Docket No. A-1-CA-37215

COURT OF APPEALS OF NEW MEXICO

May 31, 2019

APPEAL FROM THE DISTRICT COURT OF SANTA FE COUNTY, Matthew J. Wilson, District Judge

COUNSEL

Law Office of Augustine M. Rodriguez, L.L.C., Augustine M. Rodriguez, Albuquerque, NM for Appellant

Denise E. Ready, Albuquerque, NM for Appellee.

JUDGES

JULIE J. VARGAS, Judge. WE CONCUR:  LINDA M. VANZI, Judge KRISTINA BOGARDUS, Judge

AUTHOR: JULIE J. VARGAS

MEMORANDUM OPINION

VARGAS, Judge.

{1}       Petitioner appeals from the district court’s order adopting priority consultations as a court order. In this Court’s notice of proposed disposition, we proposed to summarily affirm. Petitioner filed a memorandum in opposition, which we have duly considered. Unpersuaded, we affirm.

====

**Task**
Could you write the next part of the Court of Appeals opinion above, starting right after its final sentence?

====

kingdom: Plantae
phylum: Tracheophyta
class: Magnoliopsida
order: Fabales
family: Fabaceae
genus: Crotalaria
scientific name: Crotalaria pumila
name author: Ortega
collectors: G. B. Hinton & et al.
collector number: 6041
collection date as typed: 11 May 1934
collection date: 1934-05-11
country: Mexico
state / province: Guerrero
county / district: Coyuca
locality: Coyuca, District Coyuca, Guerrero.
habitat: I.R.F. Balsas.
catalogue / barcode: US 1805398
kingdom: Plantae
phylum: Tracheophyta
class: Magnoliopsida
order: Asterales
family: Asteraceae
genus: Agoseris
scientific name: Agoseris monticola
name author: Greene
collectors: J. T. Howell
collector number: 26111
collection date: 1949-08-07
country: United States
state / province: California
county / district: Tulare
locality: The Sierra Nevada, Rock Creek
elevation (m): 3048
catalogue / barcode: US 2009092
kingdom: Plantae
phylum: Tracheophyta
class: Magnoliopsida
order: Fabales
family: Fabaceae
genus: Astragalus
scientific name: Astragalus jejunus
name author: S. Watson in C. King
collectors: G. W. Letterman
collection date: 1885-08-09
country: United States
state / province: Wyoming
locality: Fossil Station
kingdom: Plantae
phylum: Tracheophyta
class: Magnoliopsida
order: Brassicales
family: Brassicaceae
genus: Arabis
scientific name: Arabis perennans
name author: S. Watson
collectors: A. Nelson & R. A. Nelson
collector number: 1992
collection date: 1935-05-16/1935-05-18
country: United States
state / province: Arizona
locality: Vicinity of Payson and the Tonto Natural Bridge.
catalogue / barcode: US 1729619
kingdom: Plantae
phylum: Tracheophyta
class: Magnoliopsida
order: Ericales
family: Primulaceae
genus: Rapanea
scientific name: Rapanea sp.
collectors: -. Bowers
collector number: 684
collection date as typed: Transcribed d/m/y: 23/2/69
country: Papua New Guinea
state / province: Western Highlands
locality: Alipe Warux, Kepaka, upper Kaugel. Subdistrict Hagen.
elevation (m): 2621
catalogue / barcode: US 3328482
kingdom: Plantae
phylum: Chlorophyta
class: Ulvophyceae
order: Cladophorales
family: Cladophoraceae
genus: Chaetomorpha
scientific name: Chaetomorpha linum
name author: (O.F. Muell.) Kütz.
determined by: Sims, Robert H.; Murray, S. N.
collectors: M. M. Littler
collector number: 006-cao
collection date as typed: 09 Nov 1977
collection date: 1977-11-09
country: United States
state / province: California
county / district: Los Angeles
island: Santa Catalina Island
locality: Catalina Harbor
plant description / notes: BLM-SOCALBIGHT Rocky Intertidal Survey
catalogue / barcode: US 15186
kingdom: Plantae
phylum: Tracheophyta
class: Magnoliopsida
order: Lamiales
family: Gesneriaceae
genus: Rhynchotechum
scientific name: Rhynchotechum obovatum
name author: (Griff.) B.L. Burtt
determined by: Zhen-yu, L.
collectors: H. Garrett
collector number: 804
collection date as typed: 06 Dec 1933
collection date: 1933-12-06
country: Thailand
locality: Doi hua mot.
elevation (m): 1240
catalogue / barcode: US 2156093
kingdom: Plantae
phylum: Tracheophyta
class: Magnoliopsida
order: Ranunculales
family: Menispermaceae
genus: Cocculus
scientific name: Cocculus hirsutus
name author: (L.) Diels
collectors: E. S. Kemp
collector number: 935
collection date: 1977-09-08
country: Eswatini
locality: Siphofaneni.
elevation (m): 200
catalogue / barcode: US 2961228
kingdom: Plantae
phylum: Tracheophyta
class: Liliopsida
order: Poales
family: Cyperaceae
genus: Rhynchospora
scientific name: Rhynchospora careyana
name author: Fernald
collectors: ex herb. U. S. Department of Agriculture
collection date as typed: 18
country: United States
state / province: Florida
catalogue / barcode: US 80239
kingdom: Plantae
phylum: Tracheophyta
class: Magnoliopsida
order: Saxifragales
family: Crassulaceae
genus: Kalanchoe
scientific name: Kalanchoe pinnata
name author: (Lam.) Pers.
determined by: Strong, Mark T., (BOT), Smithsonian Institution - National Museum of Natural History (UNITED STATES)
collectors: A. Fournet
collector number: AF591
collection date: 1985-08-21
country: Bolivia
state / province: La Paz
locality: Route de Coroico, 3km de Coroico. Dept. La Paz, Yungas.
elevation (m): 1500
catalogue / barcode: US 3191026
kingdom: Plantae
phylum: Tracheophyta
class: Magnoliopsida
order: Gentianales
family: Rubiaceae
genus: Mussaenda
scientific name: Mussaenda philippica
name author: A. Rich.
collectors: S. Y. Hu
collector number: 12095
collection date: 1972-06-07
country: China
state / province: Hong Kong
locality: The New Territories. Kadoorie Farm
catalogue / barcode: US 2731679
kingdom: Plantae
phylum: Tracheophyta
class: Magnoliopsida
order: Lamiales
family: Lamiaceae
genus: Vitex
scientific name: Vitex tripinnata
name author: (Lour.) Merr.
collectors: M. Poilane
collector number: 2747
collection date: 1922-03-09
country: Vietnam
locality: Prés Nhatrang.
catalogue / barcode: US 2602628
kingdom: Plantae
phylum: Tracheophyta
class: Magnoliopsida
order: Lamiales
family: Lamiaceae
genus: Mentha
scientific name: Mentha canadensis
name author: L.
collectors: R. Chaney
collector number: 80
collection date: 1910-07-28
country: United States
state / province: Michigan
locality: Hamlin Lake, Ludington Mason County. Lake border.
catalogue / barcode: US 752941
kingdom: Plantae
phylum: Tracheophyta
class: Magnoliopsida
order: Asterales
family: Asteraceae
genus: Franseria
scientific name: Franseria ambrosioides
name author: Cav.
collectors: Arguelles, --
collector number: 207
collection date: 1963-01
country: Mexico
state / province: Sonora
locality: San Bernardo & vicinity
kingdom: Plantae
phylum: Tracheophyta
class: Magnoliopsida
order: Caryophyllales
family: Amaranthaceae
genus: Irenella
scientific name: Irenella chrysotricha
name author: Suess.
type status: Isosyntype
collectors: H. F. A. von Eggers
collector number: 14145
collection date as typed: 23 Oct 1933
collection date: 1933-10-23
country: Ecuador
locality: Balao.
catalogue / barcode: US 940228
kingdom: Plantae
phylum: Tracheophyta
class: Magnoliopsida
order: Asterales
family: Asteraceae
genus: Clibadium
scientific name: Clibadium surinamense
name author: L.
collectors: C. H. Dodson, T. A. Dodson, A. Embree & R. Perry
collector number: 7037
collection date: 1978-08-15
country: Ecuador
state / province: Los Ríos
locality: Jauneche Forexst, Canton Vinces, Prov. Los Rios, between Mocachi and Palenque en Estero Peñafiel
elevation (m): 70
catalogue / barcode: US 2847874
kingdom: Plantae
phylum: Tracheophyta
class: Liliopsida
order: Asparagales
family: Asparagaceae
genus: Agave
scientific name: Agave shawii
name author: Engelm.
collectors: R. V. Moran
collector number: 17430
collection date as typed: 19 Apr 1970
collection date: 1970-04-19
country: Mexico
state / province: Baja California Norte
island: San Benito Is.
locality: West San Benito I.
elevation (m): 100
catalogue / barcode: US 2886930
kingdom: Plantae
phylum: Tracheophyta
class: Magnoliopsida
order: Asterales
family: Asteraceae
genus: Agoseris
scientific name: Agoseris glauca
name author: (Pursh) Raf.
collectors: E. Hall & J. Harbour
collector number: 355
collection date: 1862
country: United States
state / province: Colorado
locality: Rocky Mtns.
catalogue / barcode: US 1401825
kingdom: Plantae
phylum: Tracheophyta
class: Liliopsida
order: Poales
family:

====

**In response**
{2}       In her memorandum in opposition, Petitioner continues to argue that the district court should have enforced a priority consultation order requiring Respondent to participate and erred in failing to hold an evidentiary hearing after both parties objected to the priority consultation recommendations, not appointing a guardian ad litem for her child, and not appointing an expert to discuss her alienation claim. Although Petitioner includes additional facts in her memorandum in opposition, and reference to analogous case law, she has failed to persuade this Court that the district court erred in its order or, consequently, that our proposed summary disposition was incorrect. See Hennessy v. Duryea, 1998-NMCA-036, ¶ 24, 124 N.M. 754, 955 P.2d 683 (“Our courts have repeatedly held that, in summary calendar cases, the burden is on the party opposing the proposed disposition to clearly point out errors in fact or law.”); State v. Mondragon, 1988-NMCA-027, ¶ 10, 107 N.M. 421, 759 P.2d 1003 (stating that a party responding to a summary calendar notice must come forward and specifically point out errors of law and fact, and the repetition of earlier arguments does not fulfill this requirement), superseded by statute on other grounds as stated in State v. Harris, 2013-NMCA-031, ¶ 3, 297 P.3d 374.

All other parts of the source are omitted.